◆ DESCRIPTION OF THE TASK ◆
Please continue the excerpt about bar regulars below, picking up right after its last sentence.

◆ EXCERPT ◆
Bar Regulars

Self Medication

I was sitting at a bar one afternoon, hanging out with the regulars, just sipping on a beer and shooting the breeze.  I hadn’t been born or raised in the area, but had morphed into a bar fly through osmosis, averaging four or five visits a week, and talking a good game while possessing the ability to drink to an unhealthy level while still working a job for 60 hours a week. That made you normal, just one of the guys.

From my house in the middle of nowhere, there were only two bars open within the next twenty miles. One was at the small ski resort down the road which served over-priced everything to the weekend warriors visiting from the city.  Ours was the other bar, which had different names throughout the years of  ‘a change in management’, but was locally referred to as ‘The Pub’ or ‘The Diner’.

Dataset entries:
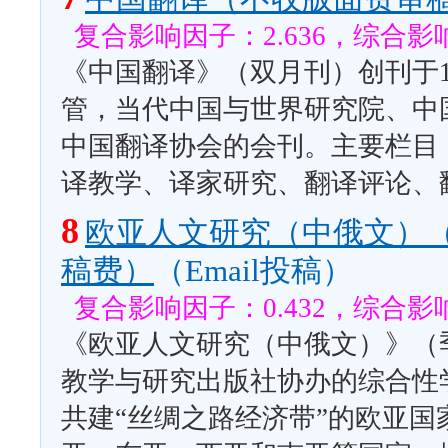
复合影响因子：2.636，综合影响
《中国翻译》（双月刊）创刊于1
管，当代中国与世界研究院、中
中国翻译协会的会刊。主要栏目
译教学、译家研究、翻译评论、
8
欧亚人文研究（中俄文）
稿费）
（Email投稿）
复合影响因子：0.432，综合影响
《欧亚人文研究（中俄文）》（
教学与研究出版社协办的综合性学
共建“丝绸之路经济带”的欧亚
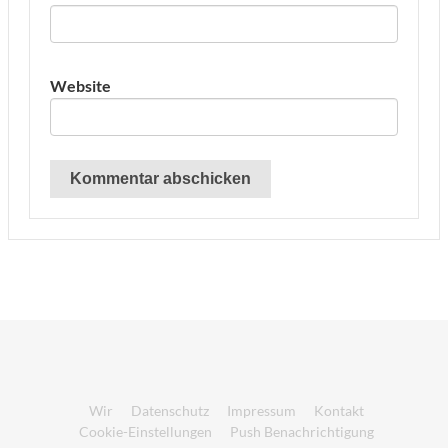
Website
Wir
Datenschutz
Impressum
Kontakt
Cookie-Einstellungen
Push Benachrichtigung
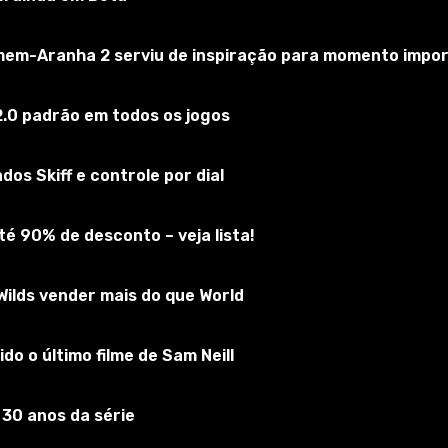
omem-Aranha 2 serviu de inspiração para momento impo
.0 padrão em todos os jogos
os Skiff e controle por dial
é 90% de desconto – veja lista!
 cobra gigante.
ilds vender mais do que World
o.
ão alternativa da armadura Ziri em Configurações -> Jogo pa
do o último filme de Sam Neill
ado (se não existir). Em seguida, mova os arquivos do arqu
 30 anos da série
vê as notícias sobre o tema do jogo - sabe sobre a bruxa 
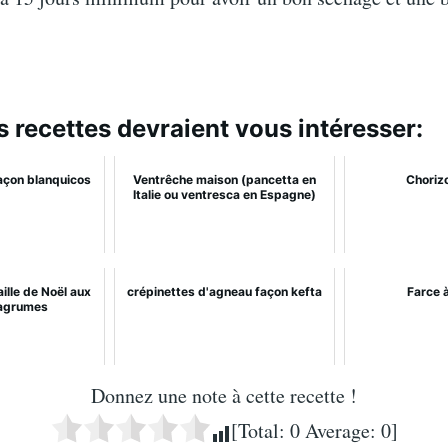
s recettes devraient vous intéresser:
açon blanquicos
Ventrêche maison (pancetta en
Chorizo
Italie ou ventresca en Espagne)
ille de Noël aux
crépinettes d'agneau façon kefta
Farce 
'agrumes
Donnez une note à cette recette !
[Total:
0
Average:
0
]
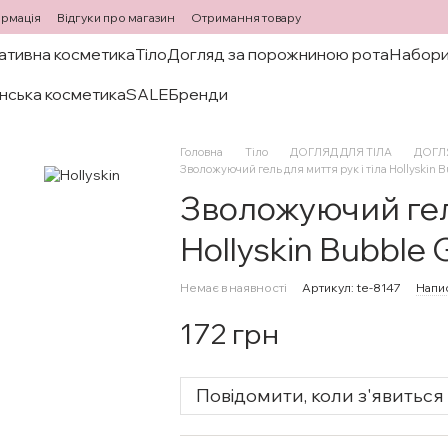
ормація
Відгуки про магазин
Отримання товару
ативна косметика
Тіло
Догляд за порожниною рота
Набори
нська косметика
SALE
Бренди
Головна
Тіло
ДОГЛЯД ДЛЯ ТІЛА
ДОГЛЯ
Зволожуючий гель для миття рук і тіла Hollyskin
Зволожуючий гель
Hollyskin Bubble
Немає в наявності
Артикул: te-8147
Напис
172 грн
Повідомити, коли з'явиться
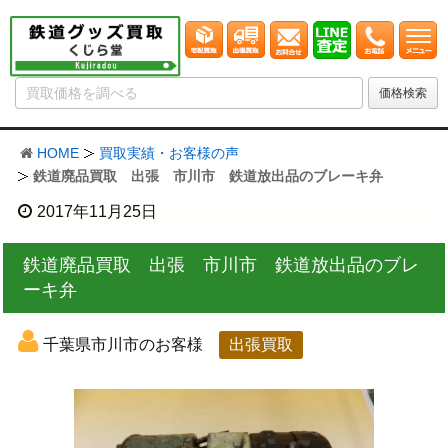
HOME
買取実績・お客様の声
鉄道廃品買取 出張 市川市 鉄道放出品のブレーキ弁
2017年11月25日
鉄道廃品買取 出張 市川市 鉄道放出品のブレ
ーキ弁
千葉県市川市のお客様
出張買取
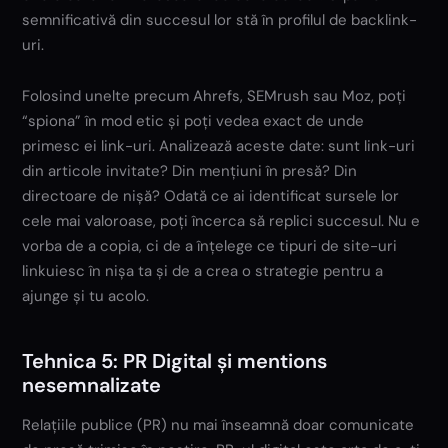
semnificativă din succesul lor stă în profilul de backlink-
uri.
Folosind unelte precum Ahrefs, SEMrush sau Moz, poți
“spiona” în mod etic și poți vedea exact de unde
primesc ei link-uri. Analizează aceste date: sunt link-uri
din articole invitate? Din mențiuni în presă? Din
directoare de nișă? Odată ce ai identificat sursele lor
cele mai valoroase, poți încerca să replici succesul. Nu e
vorba de a copia, ci de a înțelege ce tipuri de site-uri
linkuiesc în nișa ta și de a crea o strategie pentru a
ajunge și tu acolo.
Tehnica 5: PR Digital și mentions
nesemnalizate
Relațiile publice (PR) nu mai înseamnă doar comunicate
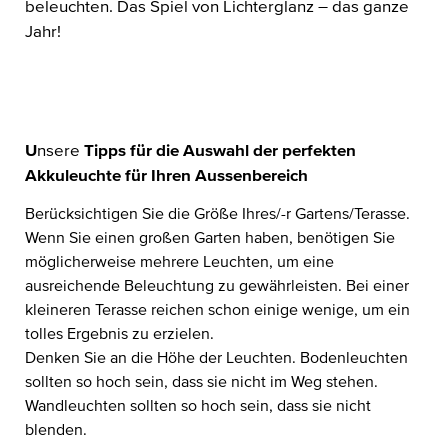
beleuchten. Das Spiel von Lichterglanz – das ganze
Jahr!
U
nsere
Tipps für die Auswahl der perfekten
Akkuleuchte für Ihren Aussenbereich
Berücksichtigen Sie die Größe Ihres/-r Gartens/Terasse.
Wenn Sie einen großen Garten haben, benötigen Sie
möglicherweise mehrere Leuchten, um eine
ausreichende Beleuchtung zu gewährleisten. Bei einer
kleineren Terasse reichen schon einige wenige, um ein
tolles Ergebnis zu erzielen.
Denken Sie an die Höhe der Leuchten. Bodenleuchten
sollten so hoch sein, dass sie nicht im Weg stehen.
Wandleuchten sollten so hoch sein, dass sie nicht
blenden.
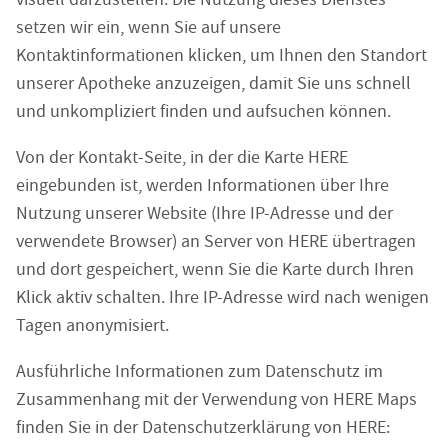
setzen wir ein, wenn Sie auf unsere
Kontaktinformationen klicken, um Ihnen den Standort
unserer Apotheke anzuzeigen, damit Sie uns schnell
und unkompliziert finden und aufsuchen können.
Von der Kontakt-Seite, in der die Karte HERE
eingebunden ist, werden Informationen über Ihre
Nutzung unserer Website (Ihre IP-Adresse und der
verwendete Browser) an Server von HERE übertragen
und dort gespeichert, wenn Sie die Karte durch Ihren
Klick aktiv schalten. Ihre IP-Adresse wird nach wenigen
Tagen anonymisiert.
Ausführliche Informationen zum Datenschutz im
Zusammenhang mit der Verwendung von HERE Maps
finden Sie in der Datenschutzerklärung von HERE:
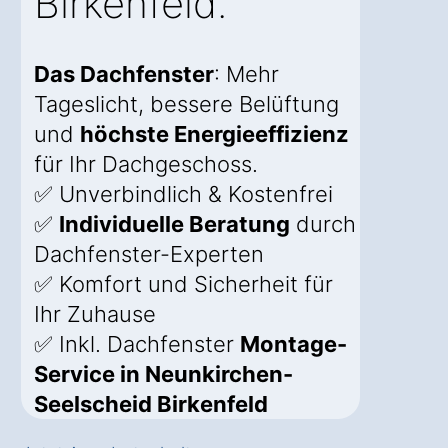
Birkenfeld.
Das Dachfenster
: Mehr
Tageslicht, bessere Belüftung
und
höchste Energieeffizienz
für Ihr Dachgeschoss.
✅ Unverbindlich & Kostenfrei
✅
Individuelle Beratung
durch
Dachfenster-Experten
✅ Komfort und Sicherheit für
Ihr Zuhause
✅ Inkl. Dachfenster
Montage-
Service in Neunkirchen-
Seelscheid Birkenfeld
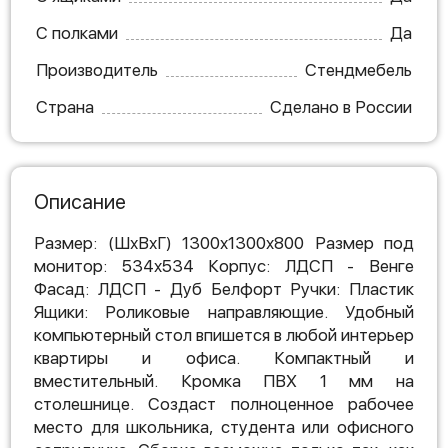
С полками
Да
Производитель
Стендмебель
Страна
Сделано в России
Описание
Размер: (ШхВхГ) 1300x1300x800 Размер под
монитор: 534x534 Корпус: ЛДСП - Венге
Фасад: ЛДСП - Дуб Белфорт Ручки: Пластик
Ящики: Роликовые направляющие. Удобный
компьютерный стол впишется в любой интерьер
квартиры и офиса. Компактный и
вместительный. Кромка ПВХ 1 мм на
столешнице. Создаст полноценное рабочее
место для школьника, студента или офисного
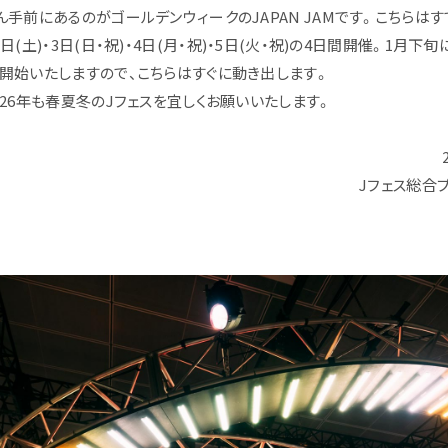
ん手前にあるのがゴールデンウィークのJAPAN JAMです。こちらは
日(土)・3日(日・祝)・4日(月・祝)・5日(火・祝)の4日間開催。1月下
開始いたしますので、こちらはすぐに動き出します。
026年も春夏冬のJフェスを宜しくお願いいたします。
Jフェス総合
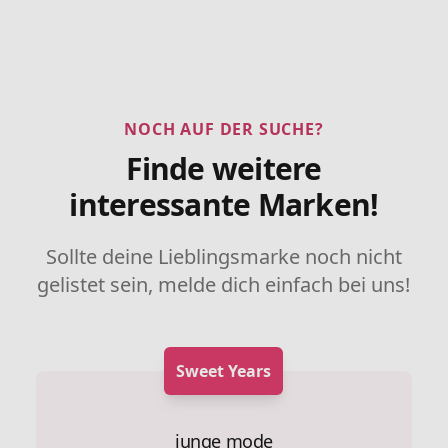
NOCH AUF DER SUCHE?
Finde weitere
interessante Marken!
Sollte deine Lieblingsmarke noch nicht
gelistet sein, melde dich einfach bei uns!
Sweet Years
junge mode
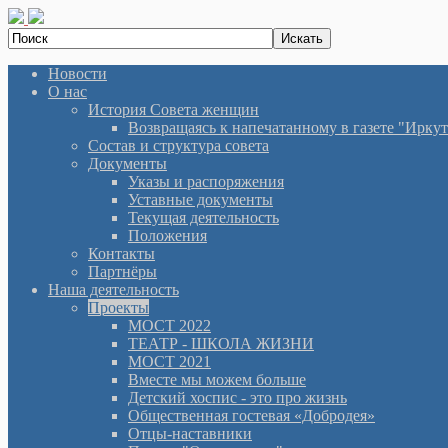
Новости
О нас
История Cовета женщин
Возвращаясь к напечатанному в газете "Иркутян
Состав и структура совета
Документы
Указы и распоряжения
Уставные документы
Текущая деятельность
Положения
Контакты
Партнёры
Наша деятельность
Проекты
МОСТ 2022
ТЕАТР - ШКОЛА ЖИЗНИ
МОСТ 2021
Вместе мы можем больше
Детский хоспис - это про жизнь
Общественная гостевая «Добродея»
Отцы-наставники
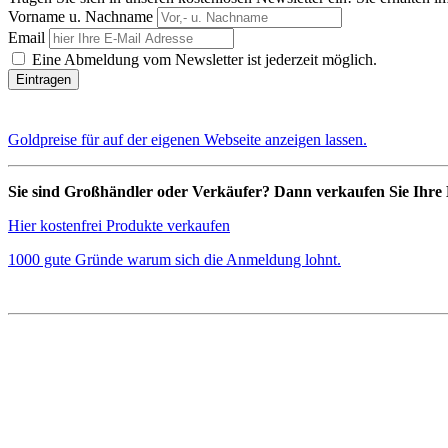
Vorname u. Nachname
Email
Eine Abmeldung vom Newsletter ist jederzeit möglich.
Goldpreise für auf der eigenen Webseite anzeigen lassen.
Sie sind Großhändler oder Verkäufer? Dann verkaufen Sie Ihre 
Hier kostenfrei Produkte verkaufen
1000 gute Gründe warum sich die Anmeldung lohnt.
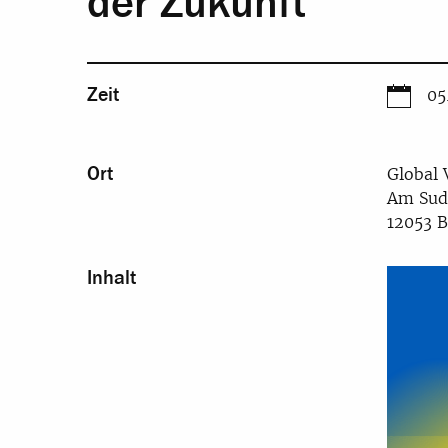
der Zukunft“
Zeit
05
Ort
Global 
Am Sud
12053 B
Inhalt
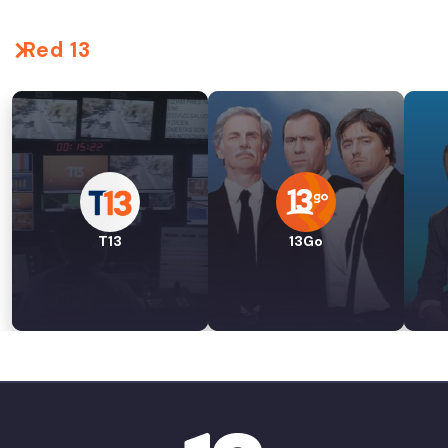
Red 13
T13
13Go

◆ OUTPUT BELOW ◆
The locals visited the ski resort’s bar only on Monday nights because that was the night that ‘The Diner’ was closed.  The Monday evening’s happy hour at the resort usually started in the parking lot to offset the cost of the $5 draft beers and $9 hamburgers.  The Diner’s bar had been blessed with a ‘Grandfather Clause’ which kept it smoke-filled after no-smoking-at-all bans became law throughout the rest of the state.  So, everyday at 4:30, there was a smoke, a beer, and a dinner of meat, cheese, and bread.  And mayonnaise.

Tourists were welcome at The Diner, but only after immediately being identified as a tourist and filtered as worthy of joining the crowd of regulars at the bar.

“Where are you folks from?

“How do you know we’re not from here?”

“Nothing personal, folks.  It’s just that I know everyone that lives here”

One instant exception to the house rule was Big John.  He was an absolute mountain of a man.  His head, body, and personality were so large that he became an immediate regular.  A retired Philadelphia police officer, his wife and himself had purchased a weekend home just up the road near the resort.  Any man the size of a mountain who could drink a dozen beers and remain personable was automatically accepted by the Local Order of Bar Flies.

Memorably for Big John, I was one of the first locals that he met after he had accidentally strolled through the front door of our man bar/cave one fateful day.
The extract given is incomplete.